▶ [EXERCISE OBJECTIVE] Isolate every line in the data with the string "right" and copy it.

▶ [RECORDS TO PROCESS]
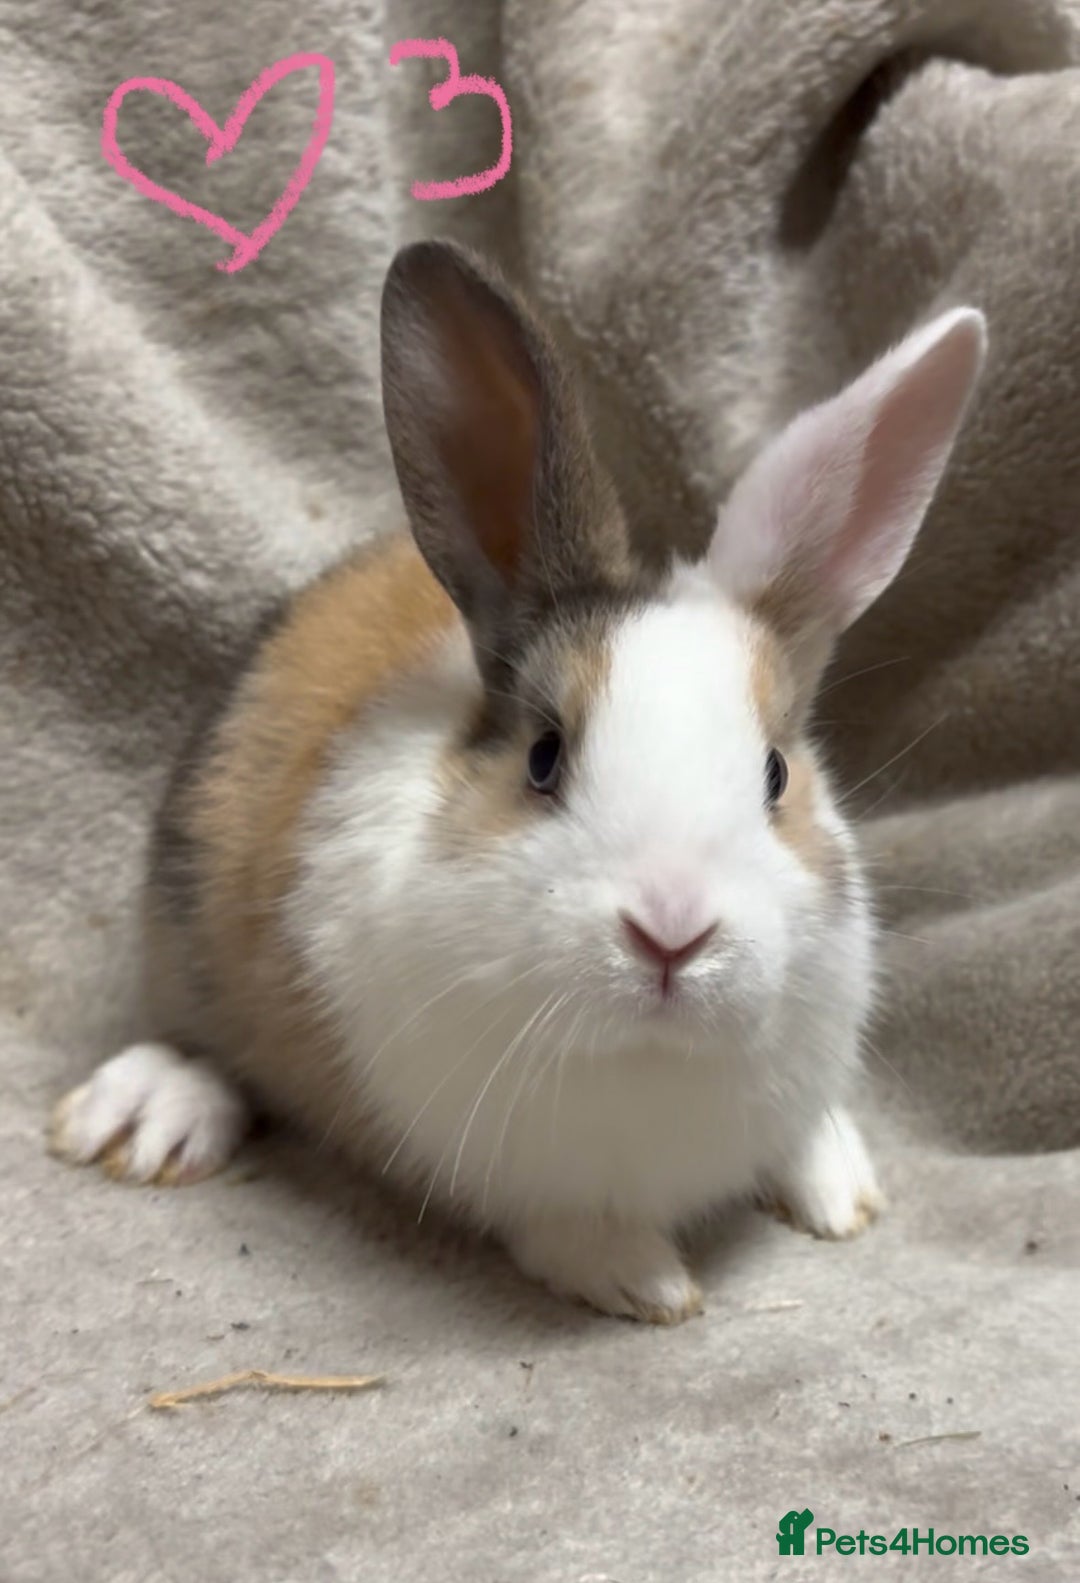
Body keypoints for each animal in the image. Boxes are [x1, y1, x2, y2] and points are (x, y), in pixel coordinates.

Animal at [49, 240, 986, 1323]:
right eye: (543, 755)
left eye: (776, 772)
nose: (673, 932)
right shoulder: (510, 1177)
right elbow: (570, 1231)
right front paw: (647, 1281)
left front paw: (840, 1192)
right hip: (187, 930)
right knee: (198, 1038)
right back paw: (147, 1112)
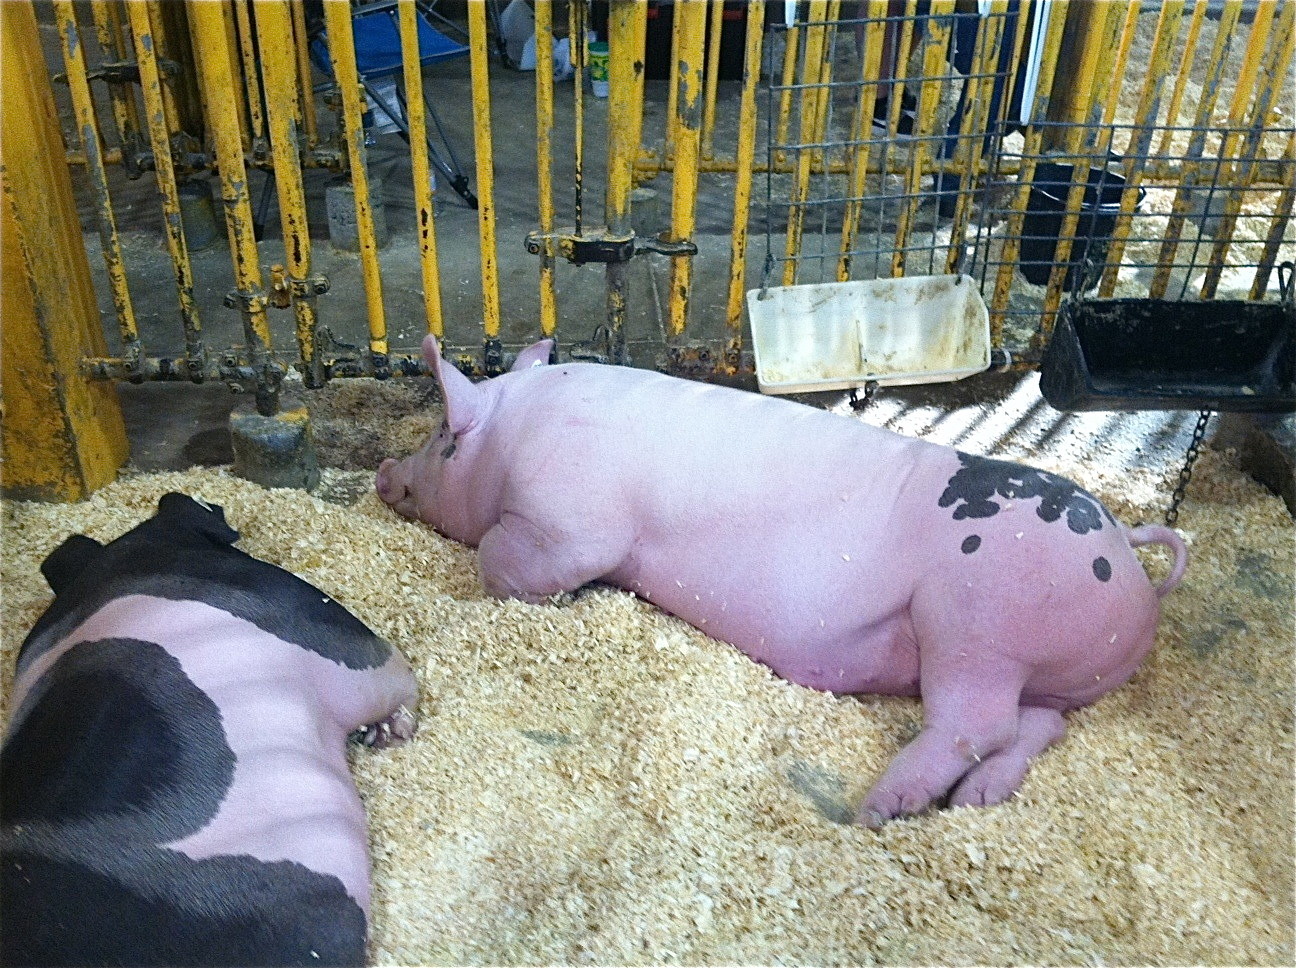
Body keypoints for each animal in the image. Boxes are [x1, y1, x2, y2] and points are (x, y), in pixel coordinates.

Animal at [375, 336, 1187, 829]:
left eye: (442, 438)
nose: (384, 471)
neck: (509, 442)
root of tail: (1123, 546)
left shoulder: (569, 520)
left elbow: (513, 560)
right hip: (1041, 670)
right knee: (1040, 725)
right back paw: (978, 800)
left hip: (975, 626)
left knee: (977, 723)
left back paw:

▶ [WRITTEN REPLY]
right eye: (543, 755)
right shoulder: (510, 1177)
right elbow: (570, 1231)
right front paw: (647, 1281)
right hip: (187, 930)
right knee: (198, 1038)
right back paw: (147, 1112)
right hip: (1041, 670)
right knee: (1040, 725)
right back paw: (978, 800)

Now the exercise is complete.